_ACTION ITEM:_
From the records below, copy every line that contains the word "input".

_RECORDED INFORMATION:_
* * * *

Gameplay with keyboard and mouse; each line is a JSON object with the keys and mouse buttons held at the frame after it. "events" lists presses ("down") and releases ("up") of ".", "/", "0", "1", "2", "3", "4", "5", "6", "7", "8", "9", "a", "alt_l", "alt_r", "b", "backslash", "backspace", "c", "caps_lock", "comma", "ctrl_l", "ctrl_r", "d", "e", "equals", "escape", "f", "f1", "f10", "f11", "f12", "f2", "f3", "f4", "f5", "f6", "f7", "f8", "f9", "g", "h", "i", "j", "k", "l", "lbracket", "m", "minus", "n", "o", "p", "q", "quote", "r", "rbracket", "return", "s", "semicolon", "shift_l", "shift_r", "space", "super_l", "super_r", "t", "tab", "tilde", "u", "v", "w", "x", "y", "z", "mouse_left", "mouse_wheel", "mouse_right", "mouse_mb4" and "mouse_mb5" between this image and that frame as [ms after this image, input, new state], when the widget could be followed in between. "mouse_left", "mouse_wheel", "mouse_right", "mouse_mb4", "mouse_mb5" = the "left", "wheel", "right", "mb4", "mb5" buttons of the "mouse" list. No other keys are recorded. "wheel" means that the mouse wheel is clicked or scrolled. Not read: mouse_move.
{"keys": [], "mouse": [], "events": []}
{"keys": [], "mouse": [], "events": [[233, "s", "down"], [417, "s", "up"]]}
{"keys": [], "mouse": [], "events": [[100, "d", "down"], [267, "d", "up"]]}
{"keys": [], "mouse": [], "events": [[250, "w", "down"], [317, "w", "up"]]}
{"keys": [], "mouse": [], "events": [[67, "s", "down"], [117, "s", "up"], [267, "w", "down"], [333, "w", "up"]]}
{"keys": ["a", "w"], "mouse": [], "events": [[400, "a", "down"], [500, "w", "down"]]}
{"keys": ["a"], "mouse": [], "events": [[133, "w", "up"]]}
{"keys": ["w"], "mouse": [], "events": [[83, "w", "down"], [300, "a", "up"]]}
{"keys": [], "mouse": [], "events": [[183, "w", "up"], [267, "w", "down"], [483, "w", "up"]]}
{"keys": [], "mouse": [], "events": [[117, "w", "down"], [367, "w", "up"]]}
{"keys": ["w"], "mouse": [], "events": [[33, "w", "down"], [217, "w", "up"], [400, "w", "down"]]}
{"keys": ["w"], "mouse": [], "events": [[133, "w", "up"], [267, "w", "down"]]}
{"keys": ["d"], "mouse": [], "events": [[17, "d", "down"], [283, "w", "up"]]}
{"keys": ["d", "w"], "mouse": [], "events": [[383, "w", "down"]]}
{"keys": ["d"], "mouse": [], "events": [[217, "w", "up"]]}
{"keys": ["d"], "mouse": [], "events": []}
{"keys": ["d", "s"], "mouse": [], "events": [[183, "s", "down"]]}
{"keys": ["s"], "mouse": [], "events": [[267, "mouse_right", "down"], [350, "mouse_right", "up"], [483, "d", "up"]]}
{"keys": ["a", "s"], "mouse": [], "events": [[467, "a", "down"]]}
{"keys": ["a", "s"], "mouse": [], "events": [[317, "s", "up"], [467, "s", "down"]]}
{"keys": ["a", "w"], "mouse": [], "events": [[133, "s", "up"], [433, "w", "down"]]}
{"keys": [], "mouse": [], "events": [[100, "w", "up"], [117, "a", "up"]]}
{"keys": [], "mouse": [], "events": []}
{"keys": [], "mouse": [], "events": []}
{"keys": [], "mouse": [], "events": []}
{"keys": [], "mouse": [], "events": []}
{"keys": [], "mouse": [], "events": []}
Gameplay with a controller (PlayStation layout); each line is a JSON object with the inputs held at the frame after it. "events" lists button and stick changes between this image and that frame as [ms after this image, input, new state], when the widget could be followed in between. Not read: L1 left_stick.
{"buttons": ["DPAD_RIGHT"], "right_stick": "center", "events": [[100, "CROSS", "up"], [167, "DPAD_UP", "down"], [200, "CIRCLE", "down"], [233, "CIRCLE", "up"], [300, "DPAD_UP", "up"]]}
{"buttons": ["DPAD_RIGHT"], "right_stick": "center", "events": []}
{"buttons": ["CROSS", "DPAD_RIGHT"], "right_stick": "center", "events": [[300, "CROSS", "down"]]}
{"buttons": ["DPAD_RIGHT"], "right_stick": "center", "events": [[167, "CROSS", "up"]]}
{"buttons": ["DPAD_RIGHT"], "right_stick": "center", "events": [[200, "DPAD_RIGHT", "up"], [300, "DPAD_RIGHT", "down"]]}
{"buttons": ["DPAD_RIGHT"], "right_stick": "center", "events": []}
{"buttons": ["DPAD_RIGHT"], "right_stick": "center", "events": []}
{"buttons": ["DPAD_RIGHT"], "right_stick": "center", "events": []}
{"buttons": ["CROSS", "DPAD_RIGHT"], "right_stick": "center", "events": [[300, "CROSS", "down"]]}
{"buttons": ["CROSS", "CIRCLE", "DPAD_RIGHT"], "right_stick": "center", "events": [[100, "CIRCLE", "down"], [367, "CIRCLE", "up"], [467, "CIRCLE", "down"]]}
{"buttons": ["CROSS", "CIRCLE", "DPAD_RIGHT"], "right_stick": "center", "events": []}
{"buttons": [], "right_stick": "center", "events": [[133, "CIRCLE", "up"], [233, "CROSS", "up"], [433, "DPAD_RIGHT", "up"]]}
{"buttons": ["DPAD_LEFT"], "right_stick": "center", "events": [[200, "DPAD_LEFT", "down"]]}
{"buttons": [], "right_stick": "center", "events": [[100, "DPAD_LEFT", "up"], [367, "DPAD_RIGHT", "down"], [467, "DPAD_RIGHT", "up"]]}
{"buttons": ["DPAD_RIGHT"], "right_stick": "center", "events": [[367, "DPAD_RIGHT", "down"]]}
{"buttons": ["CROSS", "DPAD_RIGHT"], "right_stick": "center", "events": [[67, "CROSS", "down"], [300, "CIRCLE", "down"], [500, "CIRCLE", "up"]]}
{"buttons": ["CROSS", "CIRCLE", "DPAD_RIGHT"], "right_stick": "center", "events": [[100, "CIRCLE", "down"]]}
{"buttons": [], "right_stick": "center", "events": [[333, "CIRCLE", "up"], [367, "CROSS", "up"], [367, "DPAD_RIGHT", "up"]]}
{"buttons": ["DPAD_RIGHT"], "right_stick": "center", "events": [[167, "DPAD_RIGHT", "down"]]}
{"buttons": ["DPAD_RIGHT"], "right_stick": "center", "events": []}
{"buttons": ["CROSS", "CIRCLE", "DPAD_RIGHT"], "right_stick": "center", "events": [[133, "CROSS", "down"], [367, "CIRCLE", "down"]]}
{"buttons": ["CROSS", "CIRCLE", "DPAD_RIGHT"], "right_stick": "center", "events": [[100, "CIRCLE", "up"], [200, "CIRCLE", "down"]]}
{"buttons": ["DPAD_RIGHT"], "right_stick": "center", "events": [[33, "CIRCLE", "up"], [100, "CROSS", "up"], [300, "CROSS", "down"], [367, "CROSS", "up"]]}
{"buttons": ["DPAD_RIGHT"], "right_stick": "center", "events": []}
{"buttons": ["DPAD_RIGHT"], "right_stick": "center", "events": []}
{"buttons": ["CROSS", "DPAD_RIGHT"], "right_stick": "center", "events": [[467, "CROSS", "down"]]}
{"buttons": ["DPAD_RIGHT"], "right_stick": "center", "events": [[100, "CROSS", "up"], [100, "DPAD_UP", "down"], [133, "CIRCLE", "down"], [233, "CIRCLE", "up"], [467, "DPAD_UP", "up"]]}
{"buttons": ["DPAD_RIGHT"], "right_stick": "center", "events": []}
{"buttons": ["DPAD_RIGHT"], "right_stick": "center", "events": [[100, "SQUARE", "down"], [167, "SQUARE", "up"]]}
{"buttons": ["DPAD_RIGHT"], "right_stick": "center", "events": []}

* * * *

_ANSWER FOR THIS EXERCISE:_
Gameplay with keyboard and mouse; each line is a JSON object with the keys and mouse buttons held at the frame after it. "events" lists presses ("down") and releases ("up") of ".", "/", "0", "1", "2", "3", "4", "5", "6", "7", "8", "9", "a", "alt_l", "alt_r", "b", "backslash", "backspace", "c", "caps_lock", "comma", "ctrl_l", "ctrl_r", "d", "e", "equals", "escape", "f", "f1", "f10", "f11", "f12", "f2", "f3", "f4", "f5", "f6", "f7", "f8", "f9", "g", "h", "i", "j", "k", "l", "lbracket", "m", "minus", "n", "o", "p", "q", "quote", "r", "rbracket", "return", "s", "semicolon", "shift_l", "shift_r", "space", "super_l", "super_r", "t", "tab", "tilde", "u", "v", "w", "x", "y", "z", "mouse_left", "mouse_wheel", "mouse_right", "mouse_mb4" and "mouse_mb5" between this image and that frame as [ms after this image, input, new state], when the widget could be followed in between. "mouse_left", "mouse_wheel", "mouse_right", "mouse_mb4", "mouse_mb5" = the "left", "wheel", "right", "mb4", "mb5" buttons of the "mouse" list. No other keys are recorded. "wheel" means that the mouse wheel is clicked or scrolled. Not read: mouse_move.
Gameplay with a controller (PlayStation layout); each line is a JSON object with the inputs held at the frame after it. "events" lists button and stick changes between this image and that frame as [ms after this image, input, new state], when the widget could be followed in between. Not read: L1 left_stick.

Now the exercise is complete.